CHS students have many opportunities to express their artistic creativity, such as at the annual NAHS art show.

Liam Umbs and Rebecca Heath

Out of 81 students in this year’s senior class, 11 made the decision to attend an art school. Six will attend Pratt Institute, two will attend the School of Visual Arts, and the others will attend Artcenter College of Design, the Fashion Institute of Technology and Parsons School of Design.

It is no coincidence that a large portion of the class of 2019 will trade their gowns for smocks following graduation day. Art schools provide an education solely focused on the arts, giving students opportunities that other universities could not provide to showcase their work at exhibitions or film festivals, according to Hussain College.

Senior Lauren DeFelice of Wall, who will be majoring in animation and minoring in creative writing at Pratt Institute, said that she made the decision to attend an art school earlier this year after taking AP Studio Art.

“Working in AP Art with Mrs. Ortner made me realize how much I wanted to go into art as a career;” DeFelice said. “I’ve always loved animation, and I’d love to be able to do it at an art school.”

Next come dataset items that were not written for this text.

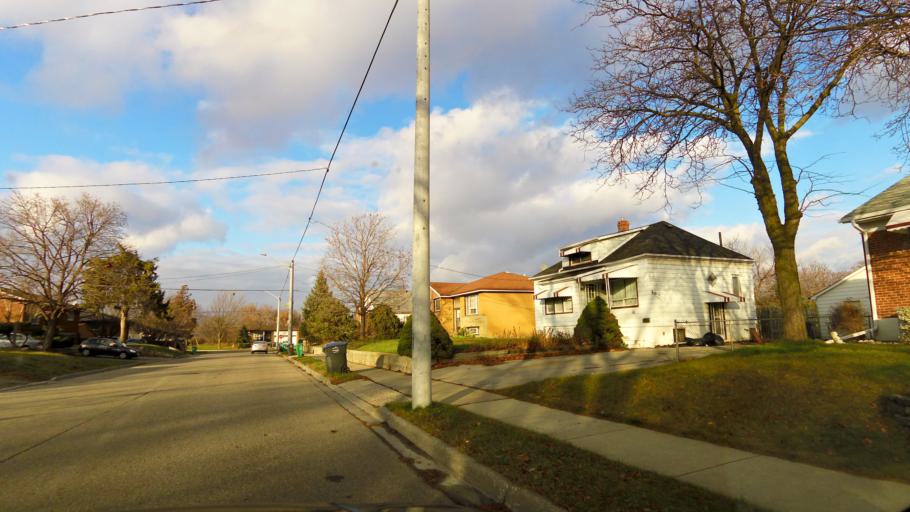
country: CA
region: Ontario
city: Etobicoke
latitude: 43.7032
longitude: -79.6476
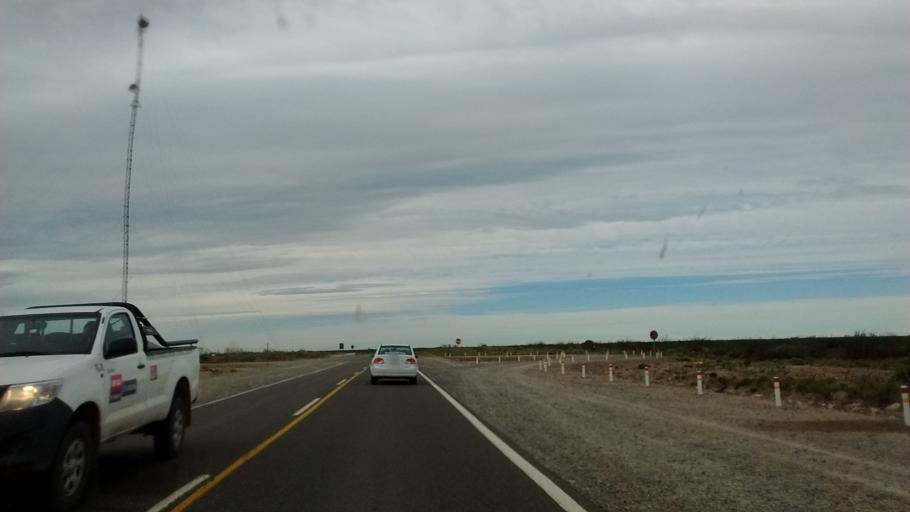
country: AR
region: Rio Negro
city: Contraalmirante Cordero
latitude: -38.3241
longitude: -68.0068
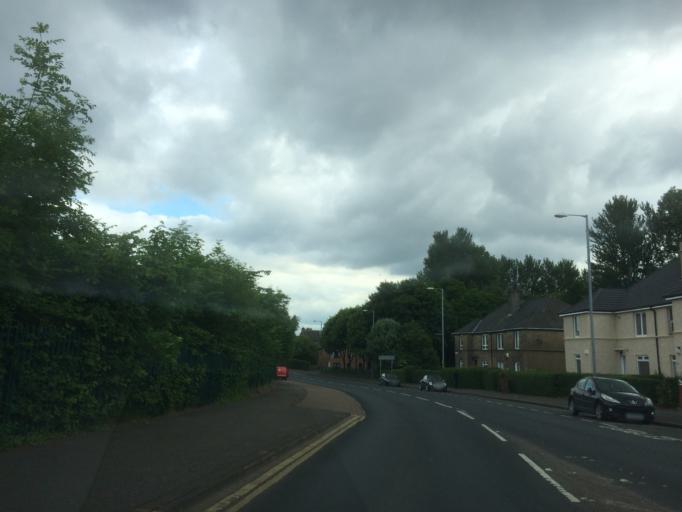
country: GB
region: Scotland
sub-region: Glasgow City
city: Glasgow
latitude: 55.8301
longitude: -4.2562
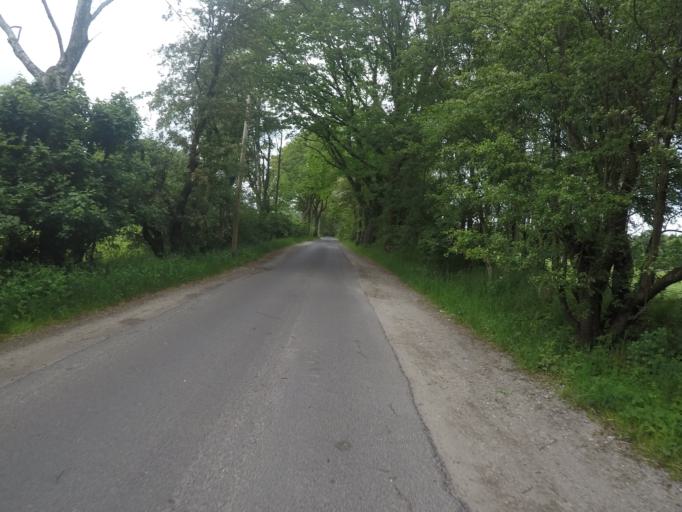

Though art schools provide benefits to aspiring artists, stigmas around the schools can deter a potential artist from attending one.

Some view art as an impractical career path that is destined for failure, such as Giuseppe Castellano, an illustrator and art director for Penguin Random House.

“[Art schools] can saddle 22-year-olds with debt in the six figures [and] kick graduates to the reality curb, arming them with only a subpar liberal arts foundation and an unremarkable portfolio,” Castellano said on his website.

Senior Merina Spaltro of Allentown, who will be studying animation and Visual Effects (VFX), ultimately decided to attend Drexel University, a research university, rather than an art school due to this stigma.

“I noticed that there definitely is a lack of academics at some art schools, which is probably the driving force behind the stigma,” Spaltro said. “That definitely helped me pick where I wanted to go.”

Like Spaltro, DeFelice recognizes the risks, but said that she is up for the challenge.

“Some people feel art isn’t a true job, even though it is just as taxing as any other work,” DeFelice said. “A lot of people do say it’s a waste of money too, but I won’t know until I try.”